Task item
Count the lines in the data below that contain the string "Csokonai", treating uppercase and lowercase letters as different. Give only the number.

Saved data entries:

=== Section Start ===

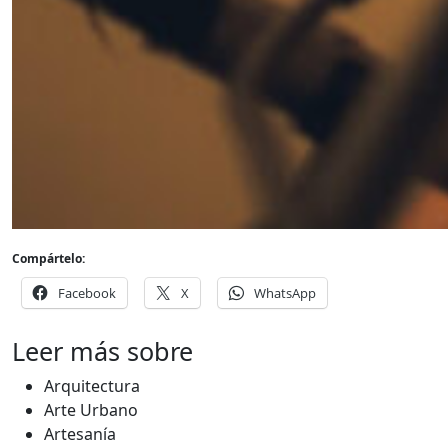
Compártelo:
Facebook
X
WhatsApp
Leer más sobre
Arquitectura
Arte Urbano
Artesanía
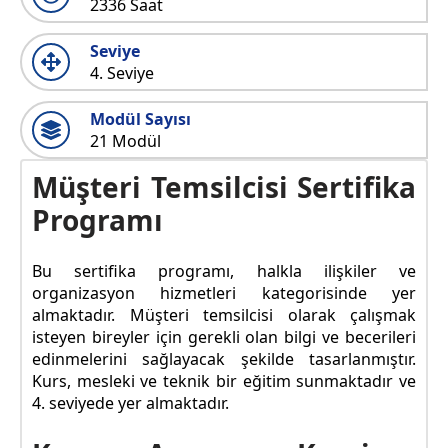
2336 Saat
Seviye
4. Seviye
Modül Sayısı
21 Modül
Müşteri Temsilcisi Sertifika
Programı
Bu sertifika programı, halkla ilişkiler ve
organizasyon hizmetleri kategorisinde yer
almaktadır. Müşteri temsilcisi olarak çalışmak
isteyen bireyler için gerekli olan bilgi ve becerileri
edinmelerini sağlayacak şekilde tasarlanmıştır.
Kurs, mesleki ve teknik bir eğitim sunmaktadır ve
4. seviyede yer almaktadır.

=== Section End ===
=== Section Start ===

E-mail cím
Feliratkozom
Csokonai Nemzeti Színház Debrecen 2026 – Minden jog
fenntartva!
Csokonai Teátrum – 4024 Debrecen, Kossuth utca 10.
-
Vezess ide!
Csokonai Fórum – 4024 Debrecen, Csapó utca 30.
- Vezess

=== Section End ===

Exercise output
3